Categorized | Investing in Gold

How Much Gold Should You Invest In?

After deciding that investing in gold is the right move for them, many investors want to know: how much gold should you invest in compared to their other assets? Does gold follow the normal rules of diversification? Should gold be held in place or stocks, or in place of cash? One thing is certain: understanding the particulars of gold in portfolio diversification is important to making wise decisions. We’ll answer these questions in this look into how much gold you should invest in.

What kind of diversification does investing in gold give me?

Gold provides a particular kind of asset diversification. Consider this: Investing in gold has two primary goals. The first is as a simple security blanket. In case of financial disaster, the likelyhood of gold emerging as at least a temporary currency is quite high, so holding some physical gold locally that can be used in such an emergency is one role. This goal has little to do with portfolio diversification. You can’t exactly buy bonds to serve this purpose, after all. The second goal is use as a countercyclical currency alternative, and it’s this role that is important when considering diversification.

Investing in gold is much more similar to investing in a currency than it is to investing in stocks or bonds. When you invest in a stock or bond, you are giving money to a company that will use it to do something productive: build factories, hire workers, or otherwise create products and services to sell. When you invest in a currency, however, you aren’t investing in productive growth. Instead, you buy the currency due to expected future changes in the purchasing power of the currency. You think at some future time each unit of the currency will be able to purchase more of the products and services you want. When you buy stock you are using the investment to build value. When you buy currency you are using the investment to hold value.

These currency holding opportunities are more or less a vote of no confidence in the other investments that are available to you. For example, if the entire market is dropping in value you can leave the market entirely, move to dollars, and then buy back into market at a later point when your dollars have more purchasing power. Trading in currency alternatives is no different. If the value of the dollar itself is dropping, or if markets are trending downward, then gold and similar investments will rise in relative price, preserving the value of your current stock of wealth. In the case of gold, there is some demand as an industrial product that gives it somewhat of a price floor, but the majority of the large movements in the price of gold are related to its current demand and value vis-a-vis other currencies and as a hedge against market-wide movements that occur during recessions.

What kind of diversification doesn’t it give me?

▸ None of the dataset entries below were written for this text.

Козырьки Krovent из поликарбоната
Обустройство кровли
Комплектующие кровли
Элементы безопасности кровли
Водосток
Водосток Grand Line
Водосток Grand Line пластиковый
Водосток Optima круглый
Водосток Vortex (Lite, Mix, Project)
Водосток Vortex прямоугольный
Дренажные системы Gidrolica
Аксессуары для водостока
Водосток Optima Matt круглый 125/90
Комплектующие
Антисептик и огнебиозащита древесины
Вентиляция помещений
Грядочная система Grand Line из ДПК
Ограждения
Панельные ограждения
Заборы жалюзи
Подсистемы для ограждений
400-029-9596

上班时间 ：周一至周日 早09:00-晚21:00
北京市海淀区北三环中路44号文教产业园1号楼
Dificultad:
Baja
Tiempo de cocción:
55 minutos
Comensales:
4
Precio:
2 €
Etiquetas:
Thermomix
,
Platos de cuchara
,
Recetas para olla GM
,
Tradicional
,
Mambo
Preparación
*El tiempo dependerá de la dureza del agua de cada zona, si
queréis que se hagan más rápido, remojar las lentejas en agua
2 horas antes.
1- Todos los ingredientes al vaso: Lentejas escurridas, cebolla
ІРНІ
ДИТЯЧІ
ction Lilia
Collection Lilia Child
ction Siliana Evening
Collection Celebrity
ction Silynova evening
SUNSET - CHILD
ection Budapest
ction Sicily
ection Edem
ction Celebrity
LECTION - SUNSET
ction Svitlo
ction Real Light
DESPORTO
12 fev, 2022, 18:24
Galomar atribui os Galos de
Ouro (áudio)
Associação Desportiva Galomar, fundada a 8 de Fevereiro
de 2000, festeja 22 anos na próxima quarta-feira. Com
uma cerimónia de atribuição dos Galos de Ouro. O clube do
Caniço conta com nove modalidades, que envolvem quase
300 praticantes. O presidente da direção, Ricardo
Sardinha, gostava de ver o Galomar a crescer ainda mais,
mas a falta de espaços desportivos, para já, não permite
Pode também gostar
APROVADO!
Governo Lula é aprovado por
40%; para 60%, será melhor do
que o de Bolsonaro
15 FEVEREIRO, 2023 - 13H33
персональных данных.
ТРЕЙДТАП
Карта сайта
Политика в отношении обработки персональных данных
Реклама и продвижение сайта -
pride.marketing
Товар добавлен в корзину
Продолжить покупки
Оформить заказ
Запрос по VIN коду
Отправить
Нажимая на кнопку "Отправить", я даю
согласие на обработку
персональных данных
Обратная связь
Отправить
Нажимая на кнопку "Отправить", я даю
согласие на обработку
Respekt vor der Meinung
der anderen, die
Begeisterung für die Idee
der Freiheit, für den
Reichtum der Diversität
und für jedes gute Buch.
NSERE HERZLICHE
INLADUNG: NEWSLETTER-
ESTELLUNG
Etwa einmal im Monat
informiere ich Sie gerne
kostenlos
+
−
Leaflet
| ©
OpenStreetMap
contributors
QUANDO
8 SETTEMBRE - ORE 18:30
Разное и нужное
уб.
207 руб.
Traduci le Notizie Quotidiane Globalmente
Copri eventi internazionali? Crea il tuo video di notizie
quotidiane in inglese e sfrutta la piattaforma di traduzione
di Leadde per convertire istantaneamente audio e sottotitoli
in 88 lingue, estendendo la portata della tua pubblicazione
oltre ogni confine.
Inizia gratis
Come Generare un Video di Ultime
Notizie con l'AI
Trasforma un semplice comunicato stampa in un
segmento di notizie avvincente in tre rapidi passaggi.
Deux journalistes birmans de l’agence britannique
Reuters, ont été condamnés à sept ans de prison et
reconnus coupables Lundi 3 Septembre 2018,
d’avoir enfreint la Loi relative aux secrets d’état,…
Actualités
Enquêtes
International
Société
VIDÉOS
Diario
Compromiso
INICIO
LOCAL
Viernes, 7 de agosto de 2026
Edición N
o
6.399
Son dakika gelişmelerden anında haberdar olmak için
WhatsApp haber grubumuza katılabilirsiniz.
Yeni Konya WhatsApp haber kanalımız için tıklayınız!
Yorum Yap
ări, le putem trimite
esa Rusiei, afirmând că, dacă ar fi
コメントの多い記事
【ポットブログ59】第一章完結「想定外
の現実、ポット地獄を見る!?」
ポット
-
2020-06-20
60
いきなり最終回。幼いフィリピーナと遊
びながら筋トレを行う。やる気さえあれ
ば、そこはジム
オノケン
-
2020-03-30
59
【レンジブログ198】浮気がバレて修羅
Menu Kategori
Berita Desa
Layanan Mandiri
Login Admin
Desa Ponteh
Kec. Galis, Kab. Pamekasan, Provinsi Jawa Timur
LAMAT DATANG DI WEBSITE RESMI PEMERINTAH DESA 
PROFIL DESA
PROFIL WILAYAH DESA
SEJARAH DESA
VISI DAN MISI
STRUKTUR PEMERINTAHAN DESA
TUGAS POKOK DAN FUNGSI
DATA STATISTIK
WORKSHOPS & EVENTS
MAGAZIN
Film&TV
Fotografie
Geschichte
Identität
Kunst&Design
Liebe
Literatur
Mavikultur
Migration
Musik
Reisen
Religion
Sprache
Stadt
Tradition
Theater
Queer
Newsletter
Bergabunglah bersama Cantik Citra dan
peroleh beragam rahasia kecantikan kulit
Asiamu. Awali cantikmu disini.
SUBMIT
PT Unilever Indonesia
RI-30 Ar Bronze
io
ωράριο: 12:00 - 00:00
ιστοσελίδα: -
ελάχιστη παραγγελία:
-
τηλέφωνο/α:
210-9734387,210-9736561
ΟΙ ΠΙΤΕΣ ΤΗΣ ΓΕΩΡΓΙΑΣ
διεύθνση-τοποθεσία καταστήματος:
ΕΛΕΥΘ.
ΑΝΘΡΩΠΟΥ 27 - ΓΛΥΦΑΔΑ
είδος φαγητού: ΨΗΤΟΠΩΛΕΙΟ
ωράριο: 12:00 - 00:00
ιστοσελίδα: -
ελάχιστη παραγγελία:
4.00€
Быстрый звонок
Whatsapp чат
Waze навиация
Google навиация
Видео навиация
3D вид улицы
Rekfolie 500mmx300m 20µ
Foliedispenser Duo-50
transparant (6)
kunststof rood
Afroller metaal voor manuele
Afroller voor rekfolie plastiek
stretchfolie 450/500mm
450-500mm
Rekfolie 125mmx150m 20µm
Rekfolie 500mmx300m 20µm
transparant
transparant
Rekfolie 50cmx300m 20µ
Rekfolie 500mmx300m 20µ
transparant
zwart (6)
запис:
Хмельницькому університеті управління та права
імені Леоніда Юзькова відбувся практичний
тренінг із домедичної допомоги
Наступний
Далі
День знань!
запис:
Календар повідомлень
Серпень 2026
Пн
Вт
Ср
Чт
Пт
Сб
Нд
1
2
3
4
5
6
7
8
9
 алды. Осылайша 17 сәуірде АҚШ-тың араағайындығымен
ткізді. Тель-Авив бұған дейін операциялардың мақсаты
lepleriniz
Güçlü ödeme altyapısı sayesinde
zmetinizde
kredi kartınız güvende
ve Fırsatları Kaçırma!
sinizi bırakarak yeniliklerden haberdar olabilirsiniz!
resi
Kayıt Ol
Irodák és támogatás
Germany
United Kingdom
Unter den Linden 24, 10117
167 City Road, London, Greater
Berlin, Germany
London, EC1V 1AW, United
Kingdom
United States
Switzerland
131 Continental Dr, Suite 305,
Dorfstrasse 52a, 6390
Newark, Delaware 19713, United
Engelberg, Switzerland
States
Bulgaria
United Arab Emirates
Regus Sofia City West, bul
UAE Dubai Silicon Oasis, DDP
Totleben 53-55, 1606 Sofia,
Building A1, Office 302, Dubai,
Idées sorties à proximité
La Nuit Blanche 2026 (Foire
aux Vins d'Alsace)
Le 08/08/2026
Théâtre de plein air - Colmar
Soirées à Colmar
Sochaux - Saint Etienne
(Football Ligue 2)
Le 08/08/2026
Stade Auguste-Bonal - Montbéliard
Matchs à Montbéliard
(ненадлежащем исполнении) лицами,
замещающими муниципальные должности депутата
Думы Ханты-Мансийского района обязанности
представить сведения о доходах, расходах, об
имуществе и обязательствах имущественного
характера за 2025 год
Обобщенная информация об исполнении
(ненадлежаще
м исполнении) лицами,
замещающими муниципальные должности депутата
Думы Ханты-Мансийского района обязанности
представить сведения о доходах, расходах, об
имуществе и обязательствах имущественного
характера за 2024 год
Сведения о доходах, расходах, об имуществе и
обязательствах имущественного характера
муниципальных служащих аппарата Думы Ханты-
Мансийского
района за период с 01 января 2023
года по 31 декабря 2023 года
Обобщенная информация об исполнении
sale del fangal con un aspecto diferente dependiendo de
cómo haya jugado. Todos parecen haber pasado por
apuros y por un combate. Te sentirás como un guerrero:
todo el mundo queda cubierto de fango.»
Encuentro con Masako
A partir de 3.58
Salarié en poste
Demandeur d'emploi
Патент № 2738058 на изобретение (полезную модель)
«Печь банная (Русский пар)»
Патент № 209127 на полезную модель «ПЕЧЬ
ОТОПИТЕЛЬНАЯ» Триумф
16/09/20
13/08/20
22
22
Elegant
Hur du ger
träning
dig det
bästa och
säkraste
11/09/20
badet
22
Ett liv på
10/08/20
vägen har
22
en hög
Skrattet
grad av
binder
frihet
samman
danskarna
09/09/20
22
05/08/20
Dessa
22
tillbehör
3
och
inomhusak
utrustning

If you talk to a financial advisor about your portfolio, he may say something like “you are too heavily weighted into tech stocks. You should diversify out into, say, energy stocks to reduce risk”. What the advisor is talking about is sector diversification. Unlike asset diversification, sector diversification doesn’t recommend that you leave stocks or bonds or currencies, it simply recommends that you not have all of your stocks or bonds in one industry, or (less commonly) not hold all of one currency.

Gold certainly provides sector diversification - after all, it isn’t a tech stock or manufacturing bond - but it doesn’t excel at it. There may be times when gold outperforms one stock sector but not another, however the relatively high transaction costs of most forms of gold make it a bad purchase for the level of trading activity required to keep ahead of these short term trends. Gold fares better as an investment with longer reallocation terms and less fickle trends.

Are there any exceptions?

The exception to this is gold mining stocks, which can be treated a a sector along with the stocks that mine other metals and materials. In those cases you really are investing in a company that will use the money for productive value gain. In this case, there is a whole other set of information outside the scope of strictly investing in gold that needs to be considered. There’s a wealth of information on the internet that applies to all stocks, including those of mining corporations. When breaking down your portfolio to see how much gold you own you can probably treat mining stocks as any other non-gold asset.

So How Much Gold Should You Invest In?

We recommend between 10% and 25% of your total savings in normal times. This should give plenty of room to cover for variations in individual strategies and situations. In extreme times you may want to expand your gold allocation. Remember, the goal is to maximize risk-adjusted returns, so keeping 75% in stocks while they tank into oblivion just because you’re already at your 25% limit is not wise gold investing!